China remains heavily polluted, despite regulations

Yet another white paper but little work on the ground

 
By Kushal Pal Singh Yadav
Published: Monday 31 July 2006

-- (Credit: Shyamal)In the first week of June 2006, the Chinese government released a "white paper" on environment protection, which listed the steps that the government has taken to curb environmental degradation in China and also the success that it has achieved.

A week later, on June 12, an overloaded truck carrying 60 tonnes of toxic coal tar fell into the Dasha River in the Shanxi province. The incident went unreported until four days when stench and contamination of the cancer-causing chemical made it impossible to keep the incident under wraps. Officials scrambled to clean up as the contamination threatened a reservoir that supplies water to 10 million people. Although authorities averted the disaster, there was, however, no respite for the Dasha whose banks are heavily polluted and all its life forms dead.

In dire state The 45-page document Environmental Protection in China (1996-2005) candidly admits that the situation of environmental protection in the country is "grave". "Since the late 1970s, China's economy has developed rapidly and continuously.
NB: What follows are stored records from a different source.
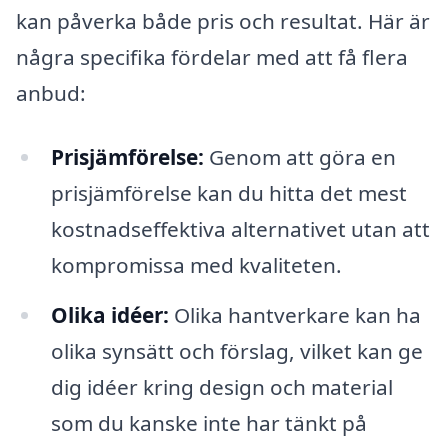
kan påverka både pris och resultat. Här är
några specifika fördelar med att få flera
anbud:
Prisjämförelse:
Genom att göra en
prisjämförelse kan du hitta det mest
kostnadseffektiva alternativet utan att
kompromissa med kvaliteten.
Olika idéer:
Olika hantverkare kan ha
olika synsätt och förslag, vilket kan ge
dig idéer kring design och material
som du kanske inte har tänkt på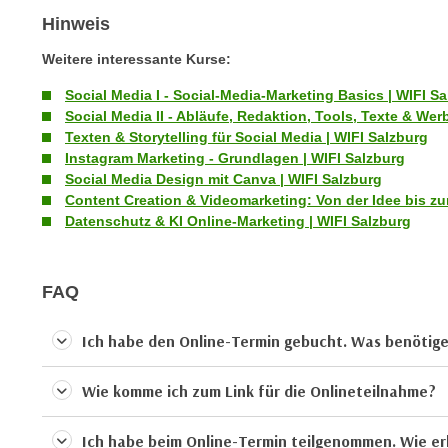
c
i
Hinweis
h
e
u
r
Weitere interessante Kurse:
t
e
Social Media I - Social-Media-Marketing Basics | WIFI S
z
n
Social Media II - Abläufe, Redaktion, Tools, Texte & We
a
“
Texten & Storytelling für Social Media | WIFI Salzburg
b
k
Instagram Marketing - Grundlagen | WIFI Salzburg
k
l
Social Media Design mit Canva | WIFI Salzburg
o
Content Creation & Videomarketing: Von der Idee bis zur
i
m
Datenschutz & KI Online-Marketing | WIFI Salzburg
c
m
k
e
e
FAQ
n
n
z
,
w
Ich habe den Online-Termin gebucht. Was benötige 
v
i
e
s
Wie komme ich zum Link für die Onlineteilnahme?
r
c
w
h
Ich habe beim Online-Termin teilgenommen. Wie er
e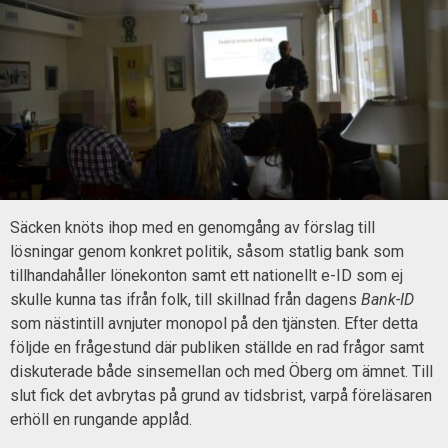
Säcken knöts ihop med en genomgång av förslag till
lösningar genom konkret politik, såsom statlig bank som
tillhandahåller lönekonton samt ett nationellt e-ID som ej
skulle kunna tas ifrån folk, till skillnad från dagens
Bank-ID
som nästintill avnjuter monopol på den tjänsten. Efter detta
följde en frågestund där publiken ställde en rad frågor samt
diskuterade både sinsemellan och med Öberg om ämnet. Till
slut fick det avbrytas på grund av tidsbrist, varpå föreläsaren
erhöll en rungande applåd.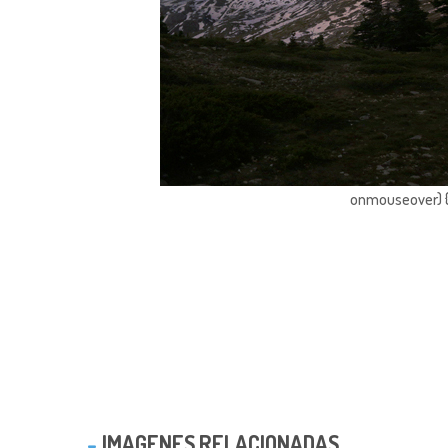
onmouseover) { 
IMAGENES RELACIONADAS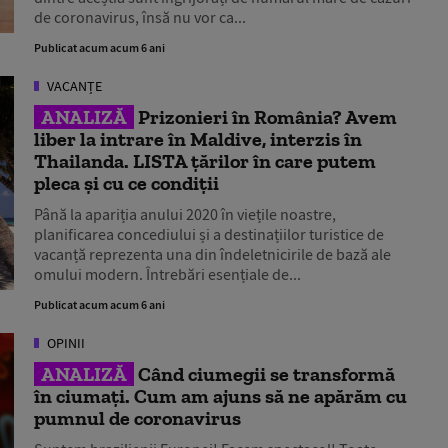
de coronavirus, însă nu vor ca...
Publicat acum acum 6 ani
VACANȚE
ANALIZĂ
Prizonieri în România? Avem
liber la intrare în Maldive, interzis în
Thailanda. LISTA țărilor în care putem
pleca și cu ce condiții
Până la apariția anului 2020 în viețile noastre,
planificarea concediului și a destinațiilor turistice de
vacanță reprezenta una din îndeletnicirile de bază ale
omului modern. Întrebări esențiale de...
Publicat acum acum 6 ani
OPINII
ANALIZĂ
Când ciumegii se transformă
în ciumați. Cum am ajuns să ne apărăm cu
pumnul de coronavirus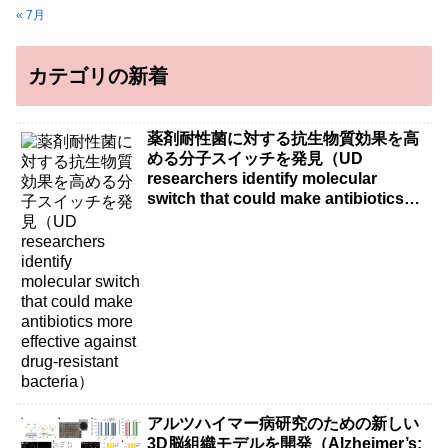
« 7月
カテゴリの新着
薬剤耐性菌に対する抗生物質効果を高
める分子スイッチを発見（UD
researchers identify molecular
switch that could make antibiotics
more effective against drug-resistant
bacteria）
アルツハイマー病研究のための新しい
3D脳組織モデルを開発（Alzheimer’s: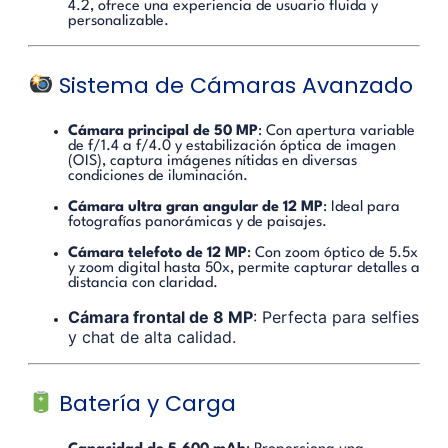
4.2, ofrece una experiencia de usuario fluida y
personalizable.
Sistema de Cámaras Avanzado
Cámara principal de 50 MP
:
Con apertura variable
de f/1.4 a f/4.0 y estabilización óptica de imagen
(OIS), captura imágenes nítidas en diversas
condiciones de iluminación.
Cámara ultra gran angular de 12 MP
:
Ideal para
fotografías panorámicas y de paisajes.
Cámara telefoto de 12 MP
:
Con zoom óptico de 5.5x
y zoom digital hasta 50x, permite capturar detalles a
distancia con claridad.
Cámara frontal de 8 MP
:
Perfecta para selfies
y chat de alta calidad.
Batería y Carga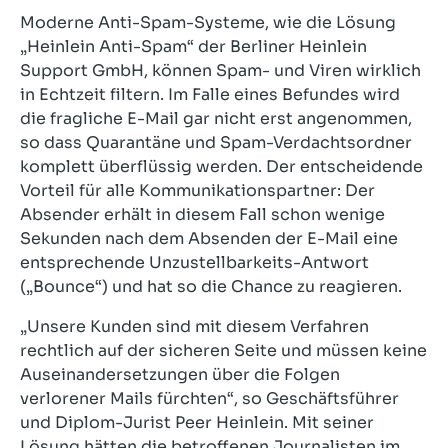
Moderne Anti-Spam-Systeme, wie die Lösung
„Heinlein Anti-Spam“ der Berliner Heinlein
Support GmbH, können Spam- und Viren wirklich
in Echtzeit filtern. Im Falle eines Befundes wird
die fragliche E-Mail gar nicht erst angenommen,
so dass Quarantäne und Spam-Verdachtsordner
komplett überflüssig werden. Der entscheidende
Vorteil für alle Kommunikationspartner: Der
Absender erhält in diesem Fall schon wenige
Sekunden nach dem Absenden der E-Mail eine
entsprechende Unzustellbarkeits-Antwort
(„Bounce“) und hat so die Chance zu reagieren.
„Unsere Kunden sind mit diesem Verfahren
rechtlich auf der sicheren Seite und müssen keine
Auseinandersetzungen über die Folgen
verlorener Mails fürchten“, so Geschäftsführer
und Diplom-Jurist Peer Heinlein. Mit seiner
Lösung hätten die betroffenen Journalisten im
During the process, many environmental problems that have haunted developed countries in different phases of their 100-year-long industrialisation have occurred in China and all at the same time," the report states. "The conflict between environment and development is becoming ever more prominent. Relative shortage of resources, a fragile ecological environment and insufficient environmental capacity are becoming critical, thus hindering China's development," it adds.

Pan Yue, vice-chairman of the Chinese State Environment Protection Agency (sepa), said: "Two-fifths of the seven major rivers basins in China are polluted, and 90 per cent of rivers running through cities also suffer from severe pollution. Over 300 million rural residents do not have access to pure water, one-third of the Chinese territory because of the effects of acid rain, and two-thirds of our people suffer due to poor air quality."

According to Zhu Guangyao, senior official at sepa, "Pollution costs China more than us $200 billion each year, which roughly amounts to 10 per cent of the country's gdp."

The anomaly Even as the government churns out policies and programmes and increases spending to control the degrading environment, widespread environmental pollution in the country is taking a heavy toll. According to official estimates there were 76 major pollution incidents in the past eight months.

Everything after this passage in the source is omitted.